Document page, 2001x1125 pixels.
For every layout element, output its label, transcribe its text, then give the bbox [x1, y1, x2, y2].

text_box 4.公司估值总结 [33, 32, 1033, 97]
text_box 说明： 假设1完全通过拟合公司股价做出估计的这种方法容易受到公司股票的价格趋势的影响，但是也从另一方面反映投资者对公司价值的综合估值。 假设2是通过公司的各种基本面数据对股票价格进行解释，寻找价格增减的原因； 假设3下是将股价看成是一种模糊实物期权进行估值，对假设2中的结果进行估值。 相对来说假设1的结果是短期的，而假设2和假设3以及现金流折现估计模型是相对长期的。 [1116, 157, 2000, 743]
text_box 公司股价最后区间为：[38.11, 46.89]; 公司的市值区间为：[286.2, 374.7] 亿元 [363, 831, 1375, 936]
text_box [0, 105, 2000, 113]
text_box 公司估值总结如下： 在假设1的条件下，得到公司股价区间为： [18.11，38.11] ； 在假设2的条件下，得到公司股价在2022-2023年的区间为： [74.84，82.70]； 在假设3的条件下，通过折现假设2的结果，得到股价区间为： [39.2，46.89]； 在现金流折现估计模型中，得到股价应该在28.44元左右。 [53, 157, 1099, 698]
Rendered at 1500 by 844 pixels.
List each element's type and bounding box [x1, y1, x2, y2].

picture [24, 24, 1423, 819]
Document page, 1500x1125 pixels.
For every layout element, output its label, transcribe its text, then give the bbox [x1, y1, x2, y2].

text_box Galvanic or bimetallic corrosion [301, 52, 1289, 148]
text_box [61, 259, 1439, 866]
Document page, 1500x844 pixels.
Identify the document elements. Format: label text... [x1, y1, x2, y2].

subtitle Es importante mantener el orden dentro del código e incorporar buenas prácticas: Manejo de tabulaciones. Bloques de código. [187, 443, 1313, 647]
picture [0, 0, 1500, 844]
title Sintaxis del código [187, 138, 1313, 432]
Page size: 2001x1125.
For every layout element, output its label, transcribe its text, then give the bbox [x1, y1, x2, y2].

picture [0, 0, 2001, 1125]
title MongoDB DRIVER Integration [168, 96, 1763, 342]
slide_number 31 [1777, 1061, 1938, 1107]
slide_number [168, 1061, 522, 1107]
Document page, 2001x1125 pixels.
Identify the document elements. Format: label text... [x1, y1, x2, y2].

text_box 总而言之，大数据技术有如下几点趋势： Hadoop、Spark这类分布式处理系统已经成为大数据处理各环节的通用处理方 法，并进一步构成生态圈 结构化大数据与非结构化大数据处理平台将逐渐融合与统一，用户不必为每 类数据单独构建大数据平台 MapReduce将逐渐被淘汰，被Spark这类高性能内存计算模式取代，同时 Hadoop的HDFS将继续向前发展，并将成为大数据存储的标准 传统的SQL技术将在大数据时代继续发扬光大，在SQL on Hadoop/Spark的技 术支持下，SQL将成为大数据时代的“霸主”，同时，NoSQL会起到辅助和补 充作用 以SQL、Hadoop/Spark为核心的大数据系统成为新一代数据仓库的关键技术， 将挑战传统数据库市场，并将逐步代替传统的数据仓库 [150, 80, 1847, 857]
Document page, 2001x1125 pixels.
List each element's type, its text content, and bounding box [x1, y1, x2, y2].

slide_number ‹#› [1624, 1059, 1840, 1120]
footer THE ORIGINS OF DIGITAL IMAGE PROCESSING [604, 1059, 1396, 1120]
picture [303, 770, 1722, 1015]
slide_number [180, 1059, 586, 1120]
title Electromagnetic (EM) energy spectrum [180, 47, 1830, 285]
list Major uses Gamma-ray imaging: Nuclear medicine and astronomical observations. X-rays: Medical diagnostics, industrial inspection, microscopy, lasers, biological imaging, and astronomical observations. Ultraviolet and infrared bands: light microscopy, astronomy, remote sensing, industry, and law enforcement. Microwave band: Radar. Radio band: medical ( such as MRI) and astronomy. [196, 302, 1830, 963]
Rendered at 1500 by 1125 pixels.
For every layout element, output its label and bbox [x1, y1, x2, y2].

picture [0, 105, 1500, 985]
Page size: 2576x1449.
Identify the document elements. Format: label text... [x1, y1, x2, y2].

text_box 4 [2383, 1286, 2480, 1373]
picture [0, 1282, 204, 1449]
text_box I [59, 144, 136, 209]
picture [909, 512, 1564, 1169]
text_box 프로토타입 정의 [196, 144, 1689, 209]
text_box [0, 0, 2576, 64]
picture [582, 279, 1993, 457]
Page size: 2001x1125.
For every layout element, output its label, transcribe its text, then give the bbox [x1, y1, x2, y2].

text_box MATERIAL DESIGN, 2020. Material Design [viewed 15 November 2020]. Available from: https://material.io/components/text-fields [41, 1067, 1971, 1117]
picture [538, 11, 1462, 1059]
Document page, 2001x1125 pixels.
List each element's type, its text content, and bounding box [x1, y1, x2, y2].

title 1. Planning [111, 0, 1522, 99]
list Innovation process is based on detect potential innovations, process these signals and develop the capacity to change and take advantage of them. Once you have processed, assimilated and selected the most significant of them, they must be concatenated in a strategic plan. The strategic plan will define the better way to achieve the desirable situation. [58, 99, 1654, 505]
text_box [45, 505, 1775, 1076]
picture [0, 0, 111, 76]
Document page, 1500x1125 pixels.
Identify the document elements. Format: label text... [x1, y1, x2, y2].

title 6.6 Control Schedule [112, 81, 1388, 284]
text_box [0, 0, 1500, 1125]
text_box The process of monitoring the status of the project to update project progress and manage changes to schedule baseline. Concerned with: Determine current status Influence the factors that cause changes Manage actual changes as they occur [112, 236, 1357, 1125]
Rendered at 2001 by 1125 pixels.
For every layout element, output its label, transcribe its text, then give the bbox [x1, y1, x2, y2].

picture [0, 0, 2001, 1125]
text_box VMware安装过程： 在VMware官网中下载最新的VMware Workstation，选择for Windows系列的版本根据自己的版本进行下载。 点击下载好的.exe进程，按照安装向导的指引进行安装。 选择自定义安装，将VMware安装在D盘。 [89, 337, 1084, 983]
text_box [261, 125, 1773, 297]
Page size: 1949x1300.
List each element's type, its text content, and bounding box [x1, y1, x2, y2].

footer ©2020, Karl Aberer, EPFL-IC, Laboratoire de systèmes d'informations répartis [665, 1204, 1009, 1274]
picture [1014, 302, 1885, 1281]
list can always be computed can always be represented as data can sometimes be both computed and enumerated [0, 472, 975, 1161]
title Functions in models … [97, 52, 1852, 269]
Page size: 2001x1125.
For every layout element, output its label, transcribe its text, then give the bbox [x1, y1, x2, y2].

## REQUEST
Please count, in the material above, the lines that hold the word "Rendered", and report only the total.

## RESULT BELOW
3